D. Orlando Ledbetter scratches defensive ends Cameron Heyward and Adrian Clayborn off Atlanta’s board and suggests five names the Falcons could be targeting at No. 27. I agree with all five names, but I’d also add Pittsburgh receiver Jonathan Baldwin. If the Falcons don’t trade up and still decide to go with a wide receiver at No. 27, it will be either Baldwin or Maryland’s Torrey Smith.

Michael Irvin says the Carolina Panthers need to surround Cam Newton with better players, if they do make the quarterback the No. 1 pick tonight, as is widely expected. I think there’s a misconception here that’s tied directly to Carolina’s 2-14 record last season. Coach John Fox and his feud with ownership and management had a lot to do with that record. This isn’t the typical roster of a 2-14 team. At least at the moment, Steve Smith is still on it. So are guys like DeAngelo Williams, Jonathan Stewart, Jeremy Shockey, a good offensive line and the Panthers like young receivers Brandon LaFell and David Gettis.

Mike Triplett lists the likely targets for the Saints. I agree totally with Muhammad Wilkerson, Cameron Heyward, Adrian Clayborn, Phil Taylor, Mark Ingram and Gabe Carimi. But I’d scratch UCLA linebacker Akeem Ayers off the list. I’ve gotten some indications one thing the Saints won’t do is take an outside linebacker in the first round. Yes, they have a need.

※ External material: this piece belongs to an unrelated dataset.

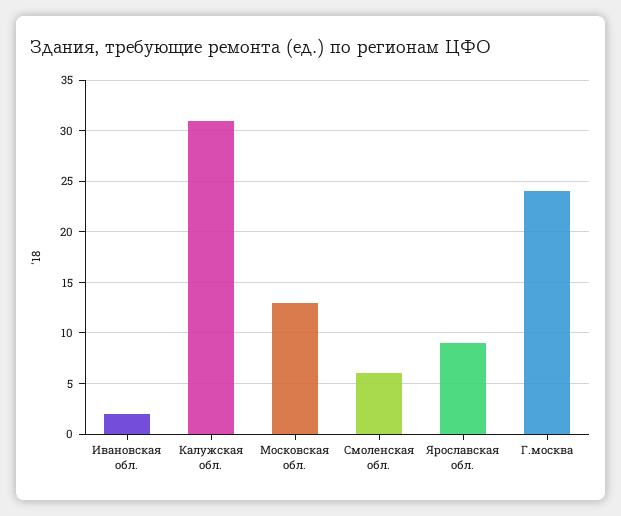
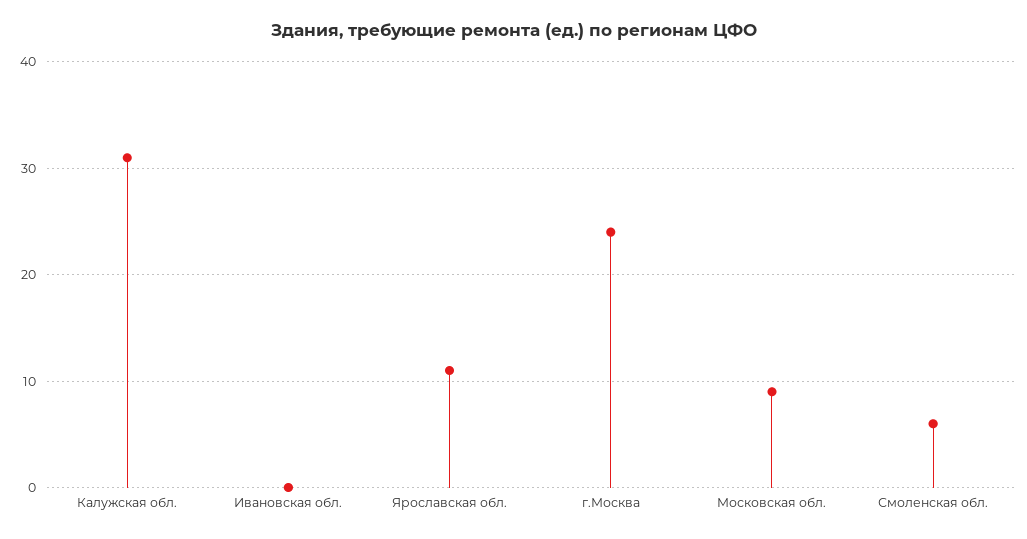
Ивановская обл.: 2 -> 0
Московская обл.: 13 -> 9
Ярославская обл.: 9 -> 11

But that’s a spot they think they can address later in the draft or via free agency.

Now, let’s skip to two very positive items that aren’t related to the draft.

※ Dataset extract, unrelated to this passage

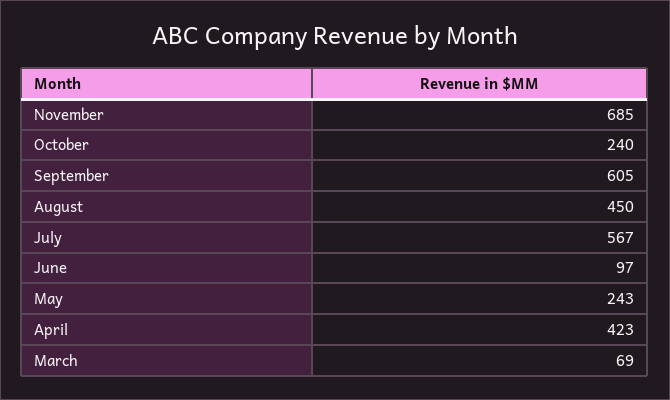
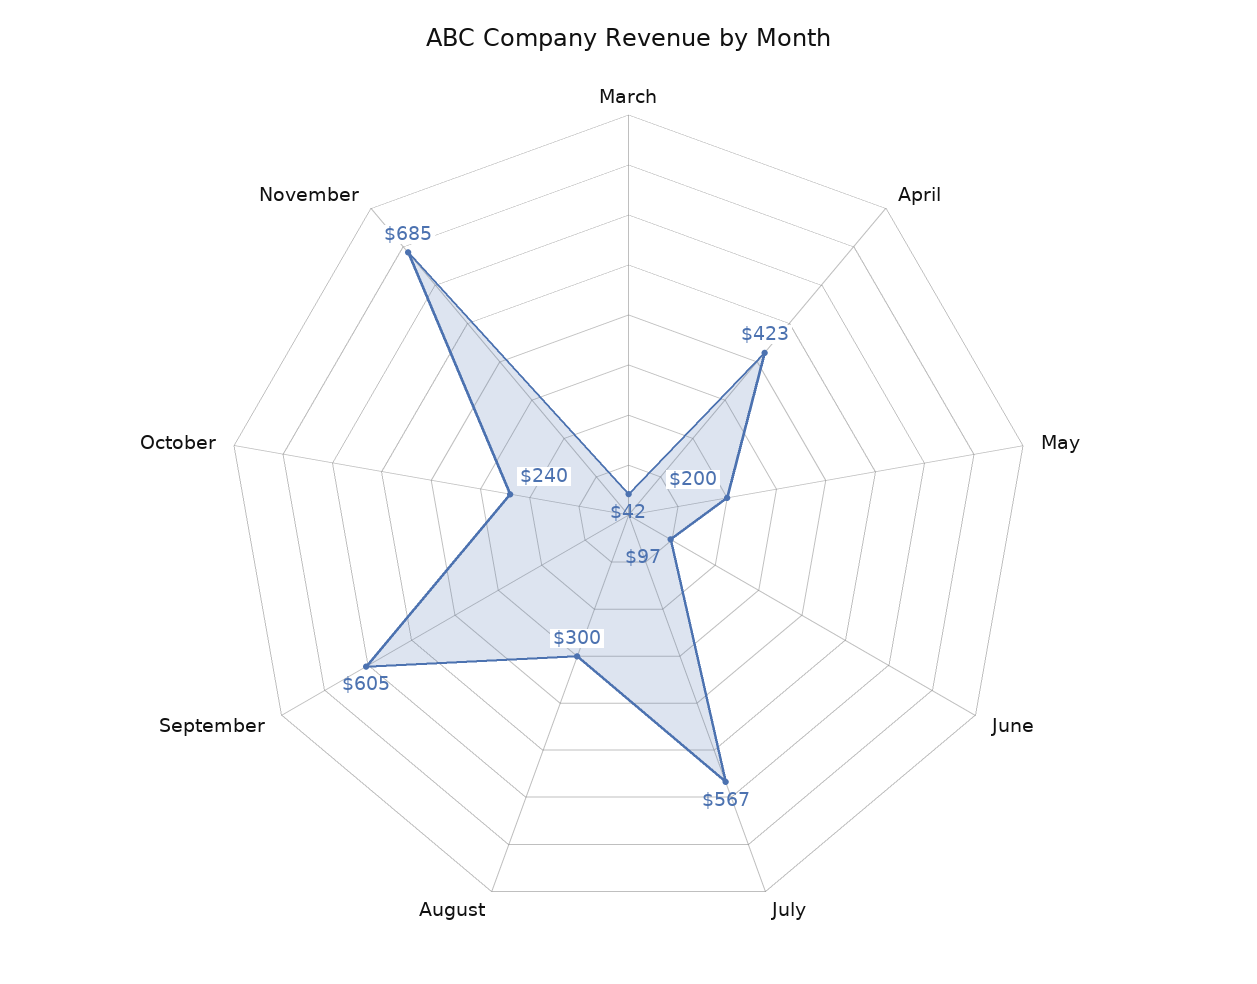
August: 450 -> 300
May: 243 -> 200
March: 69 -> 42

Tampa Bay offensive lineman Ted Larsen reportedly rescued three teens from dangerous waters in the Gulf of Mexico.

This one’s personal because Tom McEwen is the man who gave me my first job in this business. Tom’s the legendary former columnist and sports editor for The Tampa Tribune. He will be presented an honorary degree from Saint Leo University during graduation ceremonies Saturday. I’ve got a degree from Saint Leo that I’ve always been proud of. But I think the value of that degree gets multiplied by 100 once the man who largely built the sports world in Tampa Bay also has one. Congrats, Dr. McEwen. Wish I could be there to see it, but obviously the draft will have me occupied on Saturday.

NFC South mocking with McShay

April, 13, 2011
Todd McShay has his latest Insider mock draft and it includes some very interesting picks for the three NFC South teams that don’t have the No. 1 overall pick.

Like just about everyone else, McShay has the Carolina Panthers taking Auburn quarterback Cam Newton at No. 1. But let’s skip right past that because his picks for the other three NFC South teams are very unique.

McShay has Tampa Bay taking UCLA linebacker Akeem Ayers at No. 20. That’s a break from conventional wisdom that the Bucs will go with a defensive end. I don’t think this one’s out of the question. The Bucs need a playmaker somewhere in the front seven, and taking a linebacker makes some sense if they’re not sold on the defensive ends. Ayers isn’t like Georgia’s Justin Houston, a guy who has experience at linebacker and defensive end. Ayers usually plays in the 250-pound range. He could be used as a pass-rusher from the linebacker spot, but he doesn’t have the size to move to defensive end and be an every-down player.

McShay has New Orleans taking Temple defensive lineman Muhammad Wilkerson at No. 24. Some people view him as a defensive end and some see him as a defensive tackle in the NFL. The Saints could use help at either spot and they don’t have to make an immediate decision on what position he’ll play for the long term. This is sort of like 2009, when the Saints used their first-round pick on Malcolm Jenkins. They used him as a cornerback as a rookie and moved him to free safety, where he blossomed last year.

At No. 27, McShay has the Atlanta Falcons going in a different direction than a lot of people are expecting. Most mock drafts have the Falcons taking a defensive end. But McShay has them taking Boston College offensive tackle Anthony Castonzo. Interesting. Left tackle Sam Baker, who was taken in the first round in 2008 to protect Matt Ryan’s blind side has struggled at times. There also is uncertainty elsewhere on the offensive line because the Falcons have some potential free agents. This pick might go against the norm, but it makes some sense.